Content revision data:
● ● ● ● ●
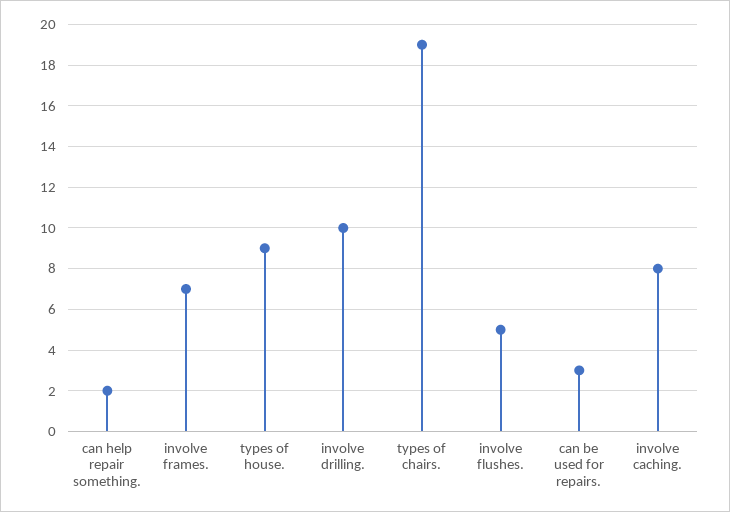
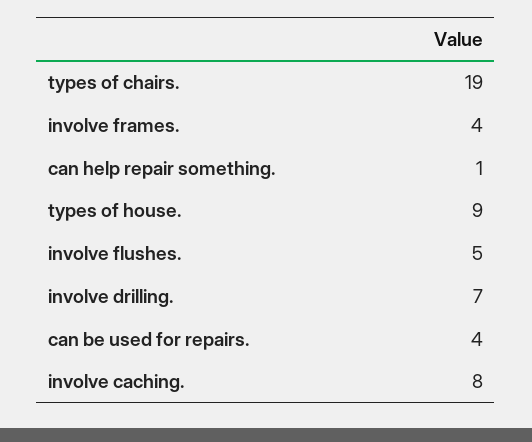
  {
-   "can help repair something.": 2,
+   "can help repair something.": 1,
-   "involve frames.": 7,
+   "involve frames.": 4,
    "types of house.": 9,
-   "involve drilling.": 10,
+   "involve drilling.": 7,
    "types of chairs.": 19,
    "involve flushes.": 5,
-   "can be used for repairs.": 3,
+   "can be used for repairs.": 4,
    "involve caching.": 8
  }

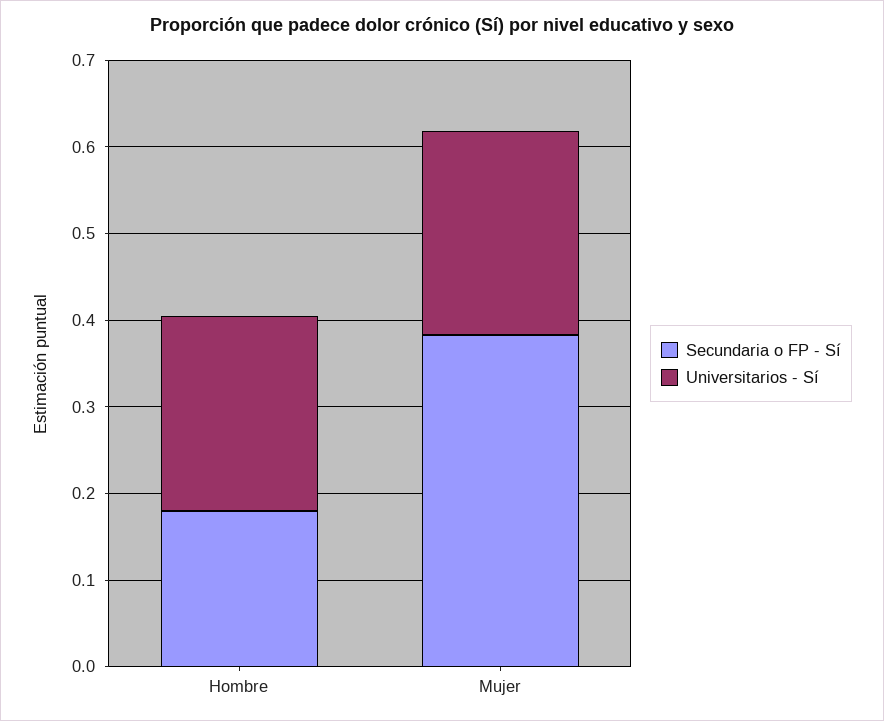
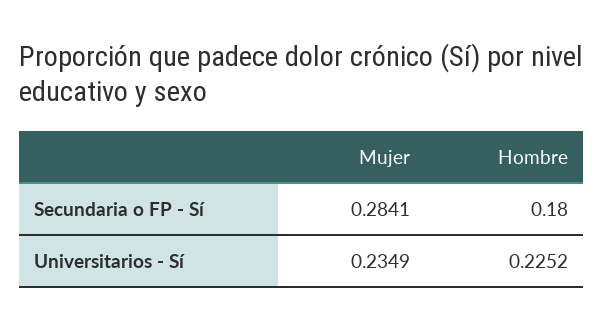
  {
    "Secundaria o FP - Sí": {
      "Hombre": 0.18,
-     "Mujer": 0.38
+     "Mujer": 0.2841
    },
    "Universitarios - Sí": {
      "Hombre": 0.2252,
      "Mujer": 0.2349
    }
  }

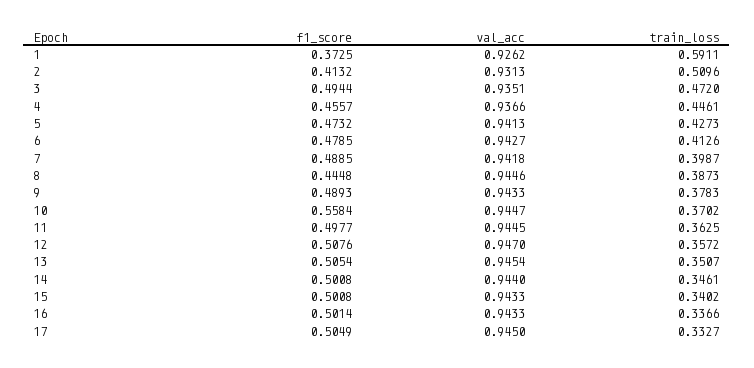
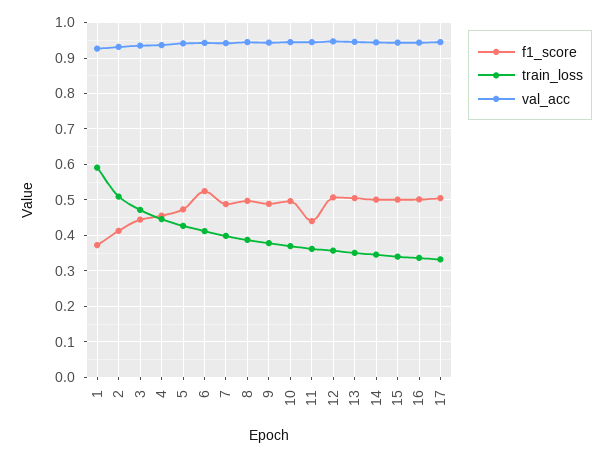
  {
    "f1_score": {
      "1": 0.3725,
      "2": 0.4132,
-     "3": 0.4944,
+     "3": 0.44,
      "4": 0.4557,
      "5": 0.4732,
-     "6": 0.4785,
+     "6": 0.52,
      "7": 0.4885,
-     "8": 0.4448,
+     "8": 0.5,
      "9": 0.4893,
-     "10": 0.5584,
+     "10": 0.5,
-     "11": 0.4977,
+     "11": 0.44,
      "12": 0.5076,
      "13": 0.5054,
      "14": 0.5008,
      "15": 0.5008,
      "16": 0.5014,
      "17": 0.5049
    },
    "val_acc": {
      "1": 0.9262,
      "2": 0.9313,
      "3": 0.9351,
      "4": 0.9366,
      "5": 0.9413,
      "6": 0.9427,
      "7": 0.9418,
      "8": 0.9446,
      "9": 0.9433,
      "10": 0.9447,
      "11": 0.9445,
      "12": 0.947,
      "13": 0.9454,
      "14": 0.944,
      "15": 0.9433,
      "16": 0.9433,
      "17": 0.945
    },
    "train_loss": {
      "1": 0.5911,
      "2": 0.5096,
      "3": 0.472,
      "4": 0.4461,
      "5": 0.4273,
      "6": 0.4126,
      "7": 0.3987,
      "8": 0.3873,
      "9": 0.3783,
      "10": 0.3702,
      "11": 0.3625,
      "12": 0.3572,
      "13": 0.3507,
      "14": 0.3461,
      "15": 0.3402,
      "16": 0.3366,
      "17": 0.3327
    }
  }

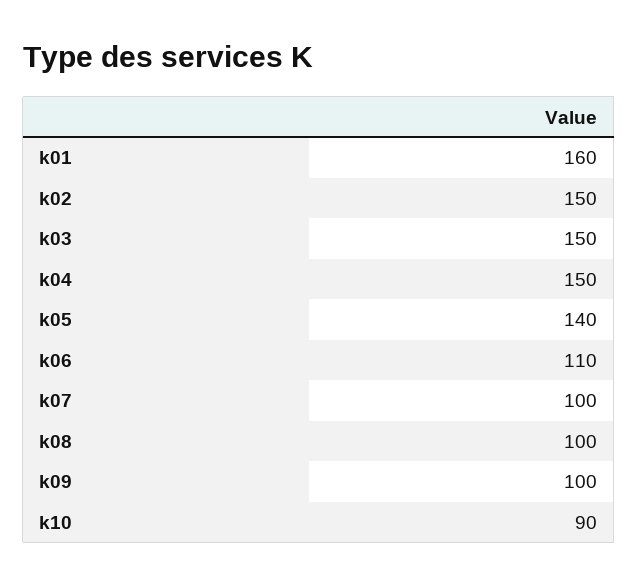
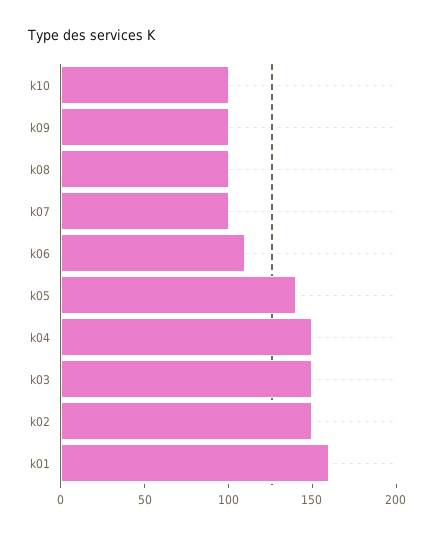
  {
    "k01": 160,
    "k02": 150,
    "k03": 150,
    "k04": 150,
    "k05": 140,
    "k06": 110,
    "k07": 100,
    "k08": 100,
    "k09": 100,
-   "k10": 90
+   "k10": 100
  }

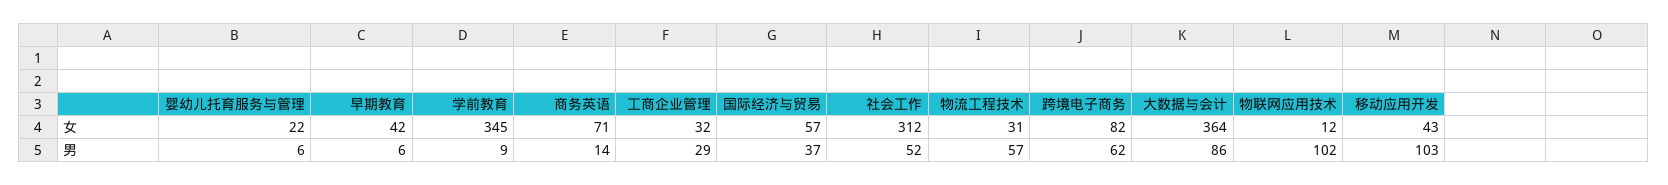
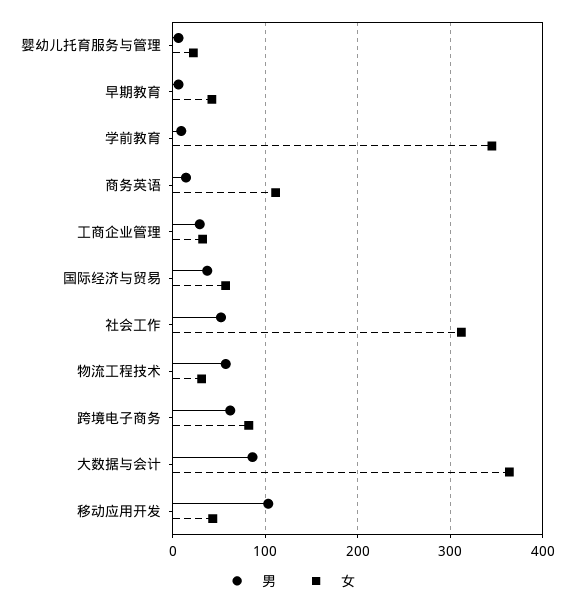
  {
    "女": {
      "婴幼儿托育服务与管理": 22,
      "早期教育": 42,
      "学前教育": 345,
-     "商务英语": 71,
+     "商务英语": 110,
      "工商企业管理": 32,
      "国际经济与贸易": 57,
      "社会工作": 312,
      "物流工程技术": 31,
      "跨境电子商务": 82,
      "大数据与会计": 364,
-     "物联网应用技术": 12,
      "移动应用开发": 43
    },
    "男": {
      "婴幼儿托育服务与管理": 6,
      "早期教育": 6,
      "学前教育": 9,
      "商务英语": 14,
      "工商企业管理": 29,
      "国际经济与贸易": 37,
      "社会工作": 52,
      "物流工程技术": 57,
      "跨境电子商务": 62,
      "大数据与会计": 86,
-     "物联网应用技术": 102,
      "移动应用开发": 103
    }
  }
● ● ● ● ●
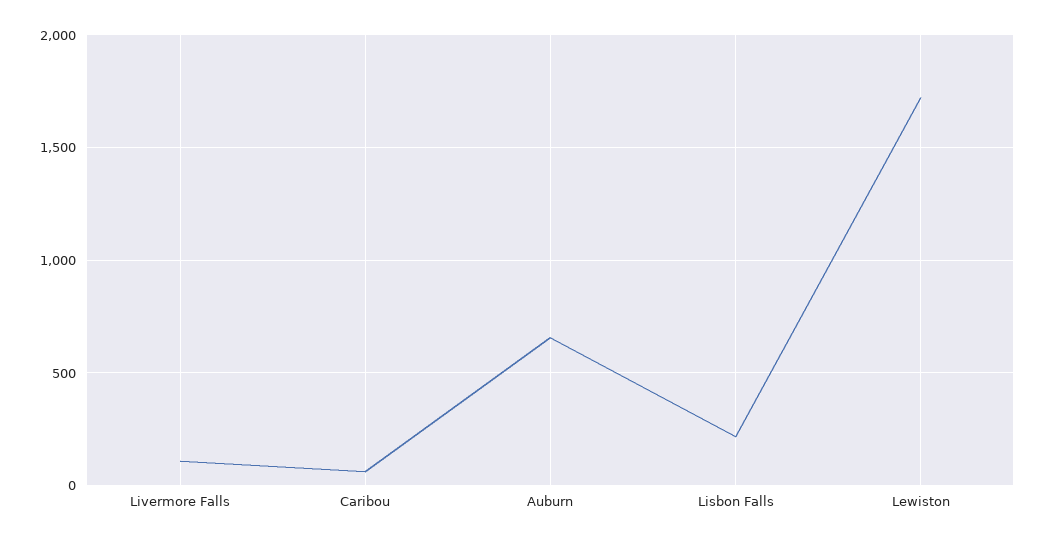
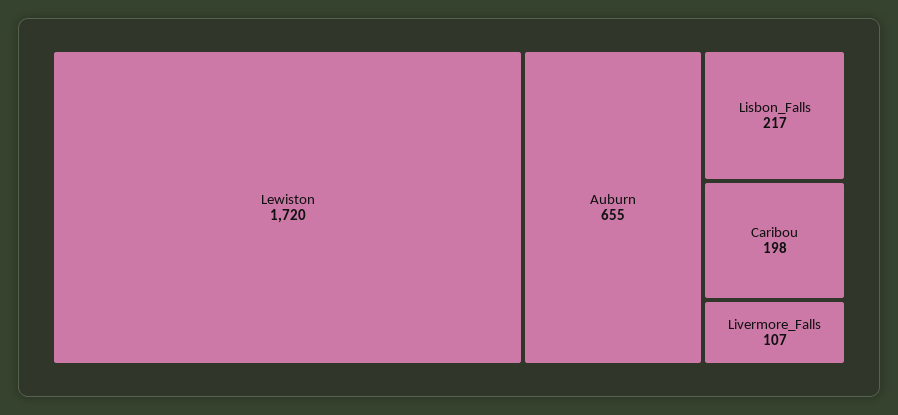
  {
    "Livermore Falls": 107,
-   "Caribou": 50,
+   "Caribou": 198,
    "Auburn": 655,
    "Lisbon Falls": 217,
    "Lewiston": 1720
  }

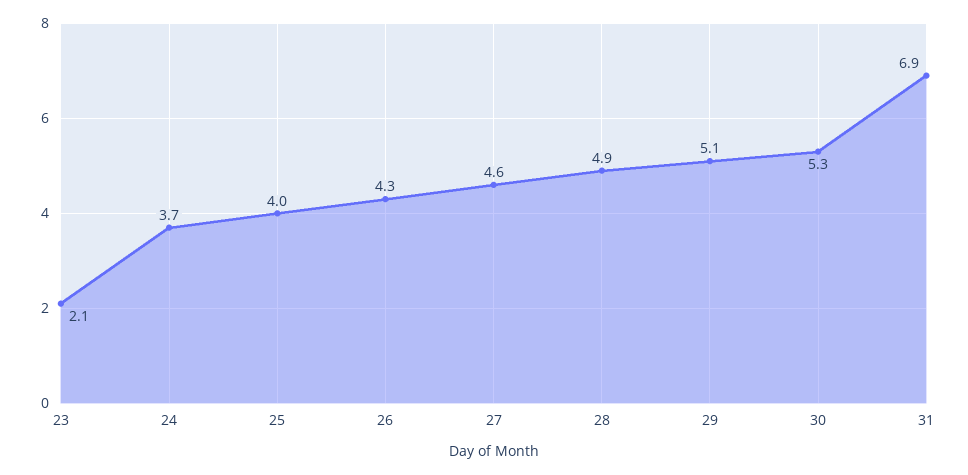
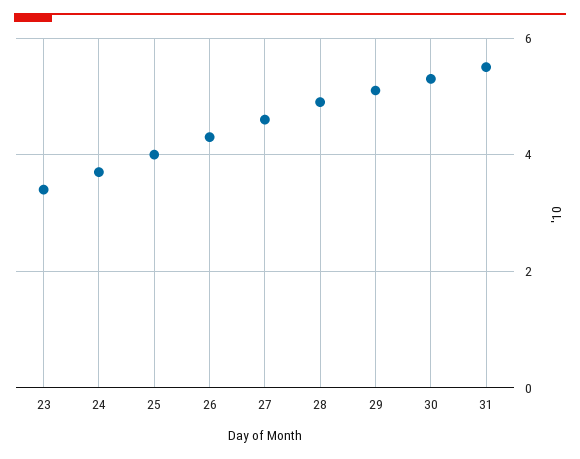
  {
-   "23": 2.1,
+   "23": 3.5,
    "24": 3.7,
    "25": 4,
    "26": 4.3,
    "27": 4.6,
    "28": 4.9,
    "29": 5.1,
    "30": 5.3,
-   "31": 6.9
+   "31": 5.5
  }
● ● ● ● ●
DIRECTIONS FOR THIS TASK:
Find every line in the records above that holds the word "help", and copy each one.

SOLUTION TO THIS EXERCISE:
-   "can help repair something.": 2,
+   "can help repair something.": 1,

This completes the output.